The NDP, if I read that policy statement correctly, dislike tar sands, dislike pipelines (except for the natural gas one to Kitimat) and thinks Trudeau just talks and never acts and doesn’t deserve to be Prime Minister. Bottom line: they’re in no position to actually do anything, because they cannot form government. Consequently, Mr Singh’s refusal to say he wouldn’t prop up a minority Con government is chilling, to say the least.

The Greens? Irrelevant.


It’s really difficult to be a third party in Canada with our “first past the post” electoral system but other iterations of the federal NDP caucus have managed to manoeuvre that fine line between support for government initiatives we can agree on and criticism of things we cannot. 

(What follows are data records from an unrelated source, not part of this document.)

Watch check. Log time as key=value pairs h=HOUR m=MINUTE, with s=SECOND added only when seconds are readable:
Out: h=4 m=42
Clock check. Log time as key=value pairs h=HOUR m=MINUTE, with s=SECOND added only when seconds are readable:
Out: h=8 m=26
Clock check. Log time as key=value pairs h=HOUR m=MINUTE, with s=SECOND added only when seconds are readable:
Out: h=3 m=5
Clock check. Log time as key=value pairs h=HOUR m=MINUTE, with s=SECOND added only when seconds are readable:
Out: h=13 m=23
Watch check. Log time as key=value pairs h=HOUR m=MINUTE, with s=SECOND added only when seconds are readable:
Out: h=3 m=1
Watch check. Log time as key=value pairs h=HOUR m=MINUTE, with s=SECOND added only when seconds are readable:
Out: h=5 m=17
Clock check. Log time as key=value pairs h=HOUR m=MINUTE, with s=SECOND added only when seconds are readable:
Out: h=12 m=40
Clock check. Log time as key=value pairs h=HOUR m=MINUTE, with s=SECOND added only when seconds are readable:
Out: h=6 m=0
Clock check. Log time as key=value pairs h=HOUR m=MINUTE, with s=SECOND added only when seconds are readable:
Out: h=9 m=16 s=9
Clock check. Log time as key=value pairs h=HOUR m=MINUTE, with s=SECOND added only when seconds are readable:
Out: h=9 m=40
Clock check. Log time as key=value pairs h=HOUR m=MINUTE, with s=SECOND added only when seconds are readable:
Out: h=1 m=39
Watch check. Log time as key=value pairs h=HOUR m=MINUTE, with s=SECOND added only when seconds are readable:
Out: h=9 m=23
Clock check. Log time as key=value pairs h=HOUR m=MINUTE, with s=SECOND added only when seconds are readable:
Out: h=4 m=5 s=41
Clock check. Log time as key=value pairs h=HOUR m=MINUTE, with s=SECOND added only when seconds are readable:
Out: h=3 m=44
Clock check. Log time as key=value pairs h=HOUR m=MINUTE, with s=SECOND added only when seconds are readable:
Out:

Not this one. This one apparently decided early in the last mandate that aggression would lead to electoral success, and the NDP hounds haven’t stopped baying their uncivil bile since. From this vantage point that looks indistinguishable from the CPC and their tactics, which in turn look very Republican. (I give you Charley Angus, on the WE charity file, or the recent comments on Afghanistan, which entirely ignore the fact that we haven’t been involved there since 2014 and that Afghanis have been coming to Canada ever since.)

Not my kind of NDP at all, and I blame the leader. (full disclosure. I was never a fan: https://occasionaljustus.blogspot.com/2018/03/letter-to-my-mp.html)


If the consequence of the NDP attacks are that the Liberals are diminished by the piling-on and the Conservatives take our riding, which is a real possibility, some of us are going to be very pissed indeed.